Prazo como limite constitucional
Um dos principais pontos do voto foi a defesa do “prazo certo” como elemento essencial das comissões parlamentares de inquérito. Segundo o ministro, esse requisito impede que investigações se prolonguem indefinidamente.
“A magnitude dessas providências demonstra que foi acertada a opção do constituinte ao estabelecer cláusulas limitadoras às CPIs, justamente para conter a expansão de restrições a direitos fundamentais de forma desmedida ou sem limites temporais claros”, declarou.
Na avaliação dele, permitir renovações automáticas esvaziaria esse limite e transformaria a CPI em um instrumento permanente, o que contraria o desenho constitucional.
Risco de abusos e investigações indefinidas
Dino também alertou para os riscos de ampliação excessiva do poder investigativo do Legislativo. Ele afirmou que, sem limites temporais, comissões podem se desviar de sua finalidade.
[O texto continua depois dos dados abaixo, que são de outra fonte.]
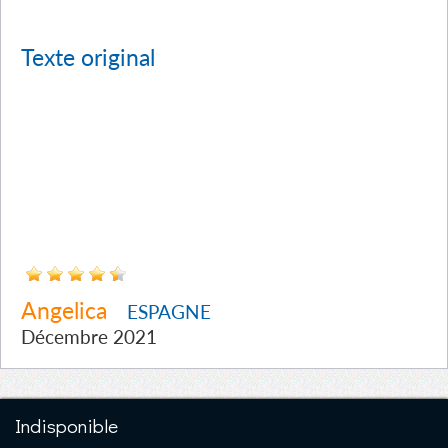
Texte original
Angelica
ESPAGNE
Décembre 2021
Indisponible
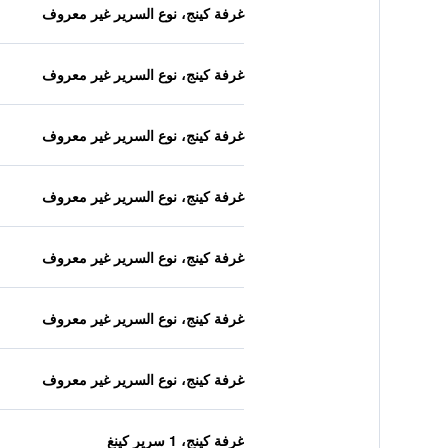
غرفة كينج، نوع السرير غير معروف
غرفة كينج، نوع السرير غير معروف
غرفة كينج، نوع السرير غير معروف
غرفة كينج، نوع السرير غير معروف
غرفة كينج، نوع السرير غير معروف
غرفة كينج، نوع السرير غير معروف
غرفة كينج، نوع السرير غير معروف
غرفة كينج، 1 سرير كينغ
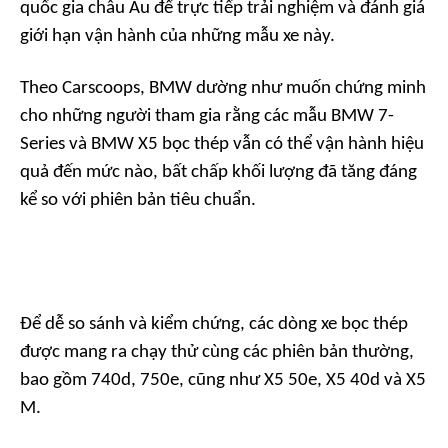
quốc gia châu Âu để trực tiếp trải nghiệm và đánh giá
giới hạn vận hành của những mẫu xe này.
Theo
Carscoops
, BMW dường như muốn chứng minh
cho những người tham gia rằng các mẫu BMW 7-
Series và BMW X5 bọc thép vẫn có thể vận hành hiệu
quả đến mức nào, bất chấp khối lượng đã tăng đáng
kể so với phiên bản tiêu chuẩn.
Để dễ so sánh và kiểm chứng, các dòng xe bọc thép
được mang ra chạy thử cùng các phiên bản thường,
bao gồm 740d, 750e, cũng như X5 50e, X5 40d và X5
M.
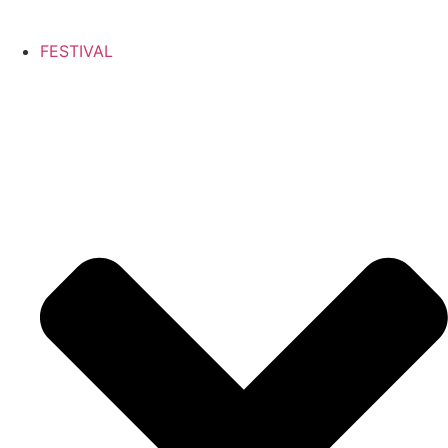
FESTIVAL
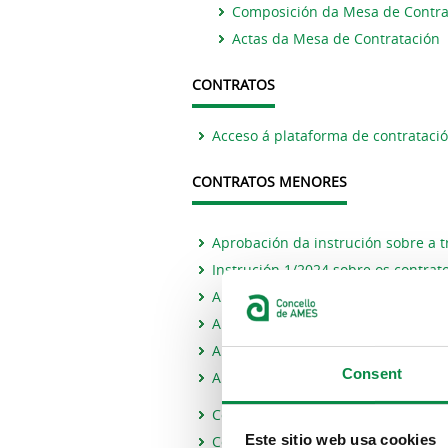
Composición da Mesa de Contra
Actas da Mesa de Contratación
CONTRATOS
Acceso á plataforma de contratació
CONTRATOS MENORES
Aprobación da instrución sobre a 
Instrución 1/2024 sobre os contra
Anexo I -Memoria de necesidade
Anexo II - Presentación de oferta e
Anexo III - Informe proposta de ga
Consent
Anexo IV - Informe técnico de con
Contratos menores formalizados e
Este sitio web usa cookies
Contratos menores formalizados e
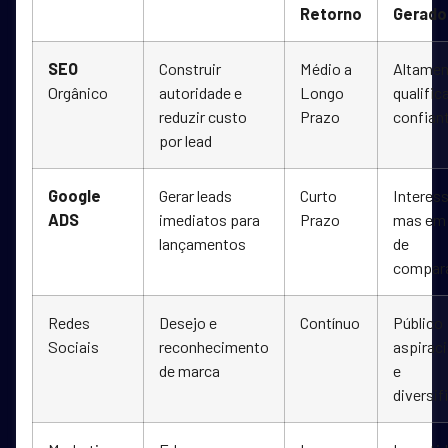
Retorno
Gerado
SEO
Construir
Médio a
Altamen
Orgânico
autoridade e
Longo
qualific
reduzir custo
Prazo
confian
por lead
Google
Gerar leads
Curto
Interes
ADS
imediatos para
Prazo
mas em 
lançamentos
de
compar
Redes
Desejo e
Contínuo
Público
Sociais
reconhecimento
aspiraci
de marca
e
diversif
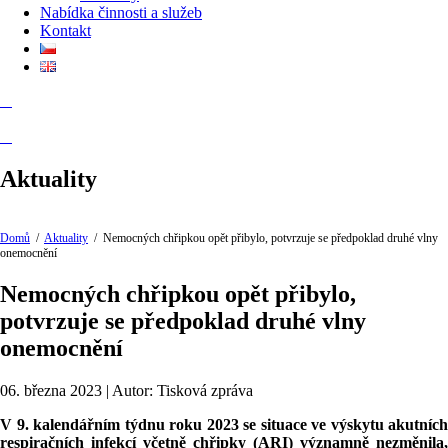
Nabídka činnosti a služeb
Kontakt
Aktuality
Domů
/
Aktuality
/
Nemocných chřipkou opět přibylo, potvrzuje se předpoklad druhé vlny
onemocnění
Nemocných chřipkou opět přibylo,
potvrzuje se předpoklad druhé vlny
onemocnění
06. března 2023 | Autor: Tisková zpráva
V 9. kalendářním týdnu roku 2023 se situace ve výskytu akutních
respiračních infekcí včetně chřipky (ARI) významně nezměnila,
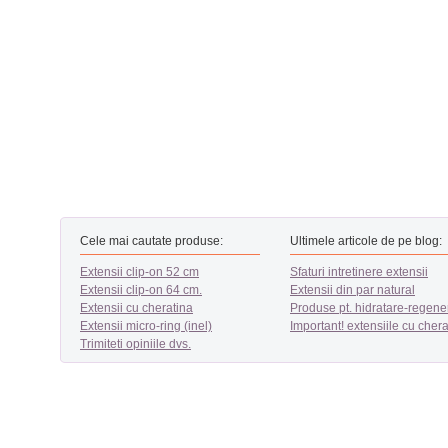
Cele mai cautate produse:
Ultimele articole de pe blog:
Extensii clip-on 52 cm
Sfaturi intretinere extensii
Extensii clip-on 64 cm.
Extensii din par natural
Extensii cu cheratina
Produse pt. hidratare-regene
Extensii micro-ring (inel)
Important! extensiile cu chera
Trimiteti opiniile dvs.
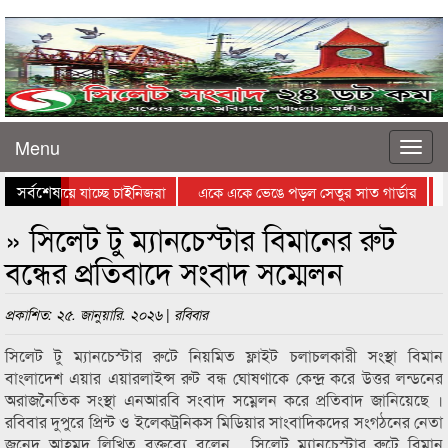
Menu
সর্বশেষ
াধ্যমে নিয়ে যাচ্ছে চাইনিজরা
একে একে ভেঙে পড়ল সেতুর সাত গার্ডার
শ
 ইরানিদের জন্যে কঠিন
দ্রুত ছড়াচ্ছে যৌনাঙ্গ আক্রান্তকারী পরজীবী
» সিলেট টু ম্যানচেস্টার বিমানের রুট
বন্ধের প্রতিবাদে সংবাদ সম্মেলন
প্রকাশিত: ২৫. জানুয়ারি. ২০২৬ | রবিবার
সিলেট টু ম্যানচেস্টার রুটে নিয়মিত ফ্লাইট চলাচলকারী সংস্থা বিমান
বাংলাদেশ এয়ার এয়ারলাইন্স রুট বন্ধ ঘোষণাকে কেন্দ্র করে উত্তর লন্ডনের
অরাজনৈতিক সংস্থা এনআরবি সংবাদ সম্নেলন করে প্রতিবাদ জানিয়েছে ।
রবিবার দুপুরে প্রিন্ট ও ইলেকট্রনিকস মিডিয়ার সাংবাদিকদের সংগঠনের নেতা
জুনেদ আহমদ লিখিত বক্তব্যে বলেন , সিলেট ম্যানচেস্টার রুটে বিমান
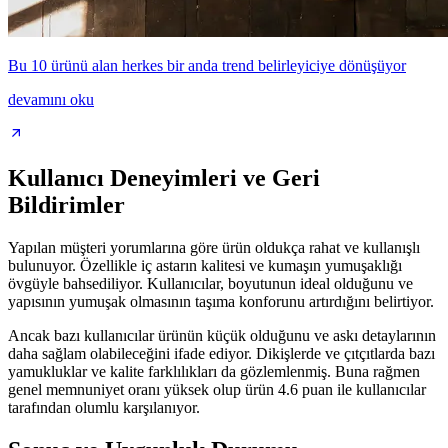
Bu 10 ürünü alan herkes bir anda trend belirleyiciye dönüşüyor
devamını oku
Kullanıcı Deneyimleri ve Geri
Bildirimler
Yapılan müşteri yorumlarına göre ürün oldukça rahat ve kullanışlı
bulunuyor. Özellikle iç astarın kalitesi ve kumaşın yumuşaklığı
övgüyle bahsediliyor. Kullanıcılar, boyutunun ideal olduğunu ve
yapısının yumuşak olmasının taşıma konforunu artırdığını belirtiyor.
Ancak bazı kullanıcılar ürünün küçük olduğunu ve askı detaylarının
daha sağlam olabileceğini ifade ediyor. Dikişlerde ve çıtçıtlarda bazı
yamukluklar ve kalite farklılıkları da gözlemlenmiş. Buna rağmen
genel memnuniyet oranı yüksek olup ürün 4.6 puan ile kullanıcılar
tarafından olumlu karşılanıyor.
“Um poder desta dimensão, além de exigir responsabilidade, exige também contenção em um prazo, sob pena de se transformar […] num inquérito geral de investigação de regimes autoritários, em que se faz autêntica pescaria probatória de modo indefinido e sem fundamentação”, disse.
Separação de poderes
Outro eixo central do voto foi a defesa da autonomia do Legislativo. Para o ministro, a decisão sobre prorrogar ou não uma CPI é matéria interna do Congresso e não pode ser substituída por decisão judicial.
“A Constituição e o Supremo tutelam a criação, mas não tutelam o destino da CPI”, afirmou.
Ele acrescentou que não há omissão normativa que justifique uma atuação do STF para suprir regras inexistentes, destacando que o funcionamento da CPMI deve seguir o Regimento Comum do Congresso.
Função atípica e limites
Dino também ressaltou que a atividade investigativa do Legislativo é uma função “atípica” e, por isso, sujeita a restrições mais rígidas do que outras competências do Parlamento.
Segundo ele, essas limitações, como prazo determinado e necessidade de fato específico, são essenciais para evitar excessos e proteger direitos fundamentais.
O julgamento no STF já formou maioria contrária à posição do relator André Mendonça.